Another worst-case scenario involves the government subsidies drying up, causing these companies to go bankrupt or stop maintenance on these projects. That leaves an apocalyptic landscape of thousands of wind turbines and millions of solar panels and all their components left sitting idle. Those idle or broken wind turbines and solar panels, which will be too much for the average farmer or landowner to deal with, will be left to decompose and wreak havoc on millions of acres of heavily compacted, topsoil-free, former food-producing land.

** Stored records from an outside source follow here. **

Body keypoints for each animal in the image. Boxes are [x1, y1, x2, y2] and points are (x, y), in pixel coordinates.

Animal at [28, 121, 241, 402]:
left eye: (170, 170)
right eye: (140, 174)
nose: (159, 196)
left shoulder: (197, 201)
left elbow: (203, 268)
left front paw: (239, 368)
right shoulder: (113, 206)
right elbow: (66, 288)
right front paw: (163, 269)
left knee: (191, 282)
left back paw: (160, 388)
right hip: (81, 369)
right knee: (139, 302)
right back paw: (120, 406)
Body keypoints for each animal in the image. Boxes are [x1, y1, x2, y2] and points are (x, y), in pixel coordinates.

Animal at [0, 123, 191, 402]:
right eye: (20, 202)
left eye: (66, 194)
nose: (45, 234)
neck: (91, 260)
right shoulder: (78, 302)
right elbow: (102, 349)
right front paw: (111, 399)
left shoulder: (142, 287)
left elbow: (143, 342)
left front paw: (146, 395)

While having control over what you do on your own property has always been a good thing, nobody really expected that one day that freedom would come back to bite us all. For those not familiar, most of the solar panels in the world currently come from China. China isn’t exactly our good friend and probably isn’t the best choice for products containing no telling what kind of harmful things that will be covering thousands and thousands of acres of our precious prime farmland, usually near lakes, ponds, streams, or creeks, in Missouri.
Unfortunately, Missouri is only one state of many seeing the exact same sneaky tactics that these renewable energy companies are using to put up their not-so-green or earth-friendly products. It’s also happening in many other states. While some of us will be gone in 40 years, you have to wonder what the scene will look like for those still in the area. Will the fields and nearby waterways around all those sites be well-kept and bustling with life, or will they be an apocalyptic wasteland?

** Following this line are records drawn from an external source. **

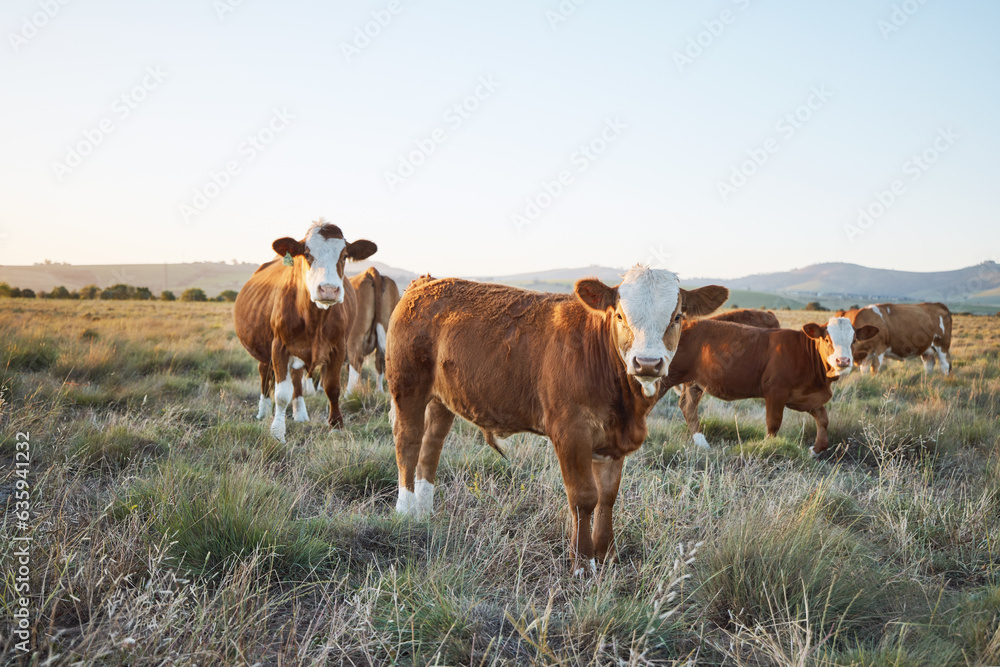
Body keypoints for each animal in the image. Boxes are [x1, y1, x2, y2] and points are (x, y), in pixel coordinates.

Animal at [234, 220, 378, 444]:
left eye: (344, 255)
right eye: (307, 254)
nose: (328, 289)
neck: (314, 318)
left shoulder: (338, 347)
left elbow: (332, 387)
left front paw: (336, 426)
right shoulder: (279, 346)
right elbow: (281, 393)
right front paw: (277, 432)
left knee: (295, 378)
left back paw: (300, 413)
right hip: (264, 348)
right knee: (264, 374)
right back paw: (263, 411)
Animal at [384, 266, 728, 576]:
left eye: (677, 317)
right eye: (620, 315)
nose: (647, 363)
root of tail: (425, 282)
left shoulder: (613, 441)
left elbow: (608, 497)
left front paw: (607, 554)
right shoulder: (571, 432)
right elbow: (584, 497)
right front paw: (582, 563)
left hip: (443, 399)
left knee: (431, 445)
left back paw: (424, 511)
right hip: (407, 385)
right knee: (408, 442)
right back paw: (405, 511)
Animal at [660, 318, 880, 454]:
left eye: (854, 340)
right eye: (827, 339)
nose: (843, 361)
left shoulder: (806, 397)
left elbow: (824, 420)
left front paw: (815, 450)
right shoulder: (775, 392)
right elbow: (773, 423)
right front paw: (767, 447)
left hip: (695, 383)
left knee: (688, 406)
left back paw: (702, 444)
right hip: (665, 377)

Are wind and solar still going to be the best solution we have for ‘green renewable energy’ in 10 years, let alone 40? We’ve got robots patrolling cities in some states, yet somehow some people think better technology that uses less land and generates more reliable clean energy than weather-dependent wind and solar with less waste or damage to the environment isn’t on the horizon?

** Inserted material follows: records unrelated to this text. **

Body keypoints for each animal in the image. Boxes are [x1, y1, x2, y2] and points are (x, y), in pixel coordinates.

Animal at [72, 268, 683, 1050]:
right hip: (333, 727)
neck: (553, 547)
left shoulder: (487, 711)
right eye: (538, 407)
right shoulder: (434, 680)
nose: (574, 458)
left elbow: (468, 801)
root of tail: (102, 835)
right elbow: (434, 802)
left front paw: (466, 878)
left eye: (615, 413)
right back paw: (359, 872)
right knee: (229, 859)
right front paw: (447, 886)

Whether you are currently directly affected or not by any of the proposed wind, solar, or transmission lines, surely you can see how letting our county and prime farmland be turned into a renewable energy industrial mess is a terrible idea. A few people who have sold out to big corporations for their own gains have opened the door to ALL OF US suffering with the potentially catastrophic consequences of their actions.
The only way we can stop this potential nightmare from becoming a reality is for everyone reading this to stand up and loudly be heard often by everyone in our local and state government. If they don’t hear from members of the community, they just (wrongly) assume that the residents don’t mind, even though most don’t even know this is happening.
Make sure your large-acreage-owning neighbors know that you don’t want to live next to a potentially dangerous industrial green project. There is plenty of evidence about how un-green and potentially dangerous these projects are provided on our ‘FACTS‘ and ‘TESTIMONIALS‘ pages to show them. By the time they are built and your property value and health are potentially affected, it will be too late.
There are better ways out there to save the planet than by destroying millions of acres of nature and the plants, trees, and farmland that provide oxygen and food for us. The only way those in power and control will look for those better ways is if those of us that will have to live directly with their poor decisions make it loud and clear that we don’t want it in our communities.
Stand up and fight with us or we will all dearly pay the price for what will undoubtedly be one of the worst decisions in the history of the U.S.